While “educational” programs like the teacher seminars may not technically be lobbying, in documents, LEC doesn’t even try to disguise that it’s feeding pro-coal propaganda to kids in order to save a dying industry. In a grant proposal submitted by LEC last fall for an education program, of which the seminar is a part, the group asked the state of North Dakota to foot the bill for $200,000 of what it said is a $400,000 yearly effort to promote coal to teachers and kids. Here’s how the proposal put it:
“Education about the regional lignite industry is essential in fostering a positive or favorable view of the industry which also aids in favorable regulatory, business and career climates for the Industry. Access to educational opportunities and easily-consumable industry information is crucial in furthering awareness about the industry, especially with younger generations.”
Deliverables listed include the goal to educate teachers and students alike about the “energy, economics and the environmental impacts of the regional lignite industry.” It also defined success as the “target audience” reaching “agreement that coal is vitally important to our region’s power supply.”

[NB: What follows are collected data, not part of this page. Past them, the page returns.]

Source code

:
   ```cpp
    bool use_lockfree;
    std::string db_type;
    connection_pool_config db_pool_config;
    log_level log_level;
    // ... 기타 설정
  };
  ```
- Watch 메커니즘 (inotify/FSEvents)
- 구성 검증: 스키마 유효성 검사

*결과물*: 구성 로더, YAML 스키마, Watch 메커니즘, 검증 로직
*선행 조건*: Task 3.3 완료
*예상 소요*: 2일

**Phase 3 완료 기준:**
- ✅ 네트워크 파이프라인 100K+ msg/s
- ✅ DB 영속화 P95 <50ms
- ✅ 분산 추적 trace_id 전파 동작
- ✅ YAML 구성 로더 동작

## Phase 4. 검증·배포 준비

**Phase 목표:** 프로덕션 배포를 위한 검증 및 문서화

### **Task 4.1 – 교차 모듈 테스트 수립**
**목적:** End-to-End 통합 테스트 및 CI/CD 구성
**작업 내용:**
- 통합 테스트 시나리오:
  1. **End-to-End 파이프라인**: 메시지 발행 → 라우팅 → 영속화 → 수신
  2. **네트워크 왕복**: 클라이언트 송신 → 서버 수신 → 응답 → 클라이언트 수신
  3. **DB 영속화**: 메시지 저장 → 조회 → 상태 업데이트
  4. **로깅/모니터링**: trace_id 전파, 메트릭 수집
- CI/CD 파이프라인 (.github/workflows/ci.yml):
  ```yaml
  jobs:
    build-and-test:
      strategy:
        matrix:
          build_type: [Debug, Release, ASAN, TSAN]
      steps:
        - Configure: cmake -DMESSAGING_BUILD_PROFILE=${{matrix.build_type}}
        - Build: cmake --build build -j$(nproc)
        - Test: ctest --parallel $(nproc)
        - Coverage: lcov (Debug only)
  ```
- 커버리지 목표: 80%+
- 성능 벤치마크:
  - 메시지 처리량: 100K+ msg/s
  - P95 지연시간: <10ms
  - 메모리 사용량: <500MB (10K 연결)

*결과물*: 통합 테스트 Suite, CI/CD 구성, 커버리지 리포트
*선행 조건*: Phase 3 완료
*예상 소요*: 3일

Addressing the climate crisis will essentially require removing coal from the energy system. A 2018 landmark report found coal use would have to drop 97% globally to have a clear shot at keeping the planet from heating up more than 1.5 degrees Celsius (2.7 degrees Fahrenheit). Beyond having a habitable planet, there’s also a good economic argument to ditch coal. Research shows tearing down three-quarters of coal plants in the U.S. today and replacing them with renewables would result in cheaper electricity.
The fossil fuel industry—and coal in particular—is in decline. The free teacher seminar and propaganda for kids pushed by LEC as well as other groups and utilities are an attempt to keep obsolesce at bay a bit longer. But forcing ratepayers to pay for brainwashing kids about a dying industry can only wor for so long.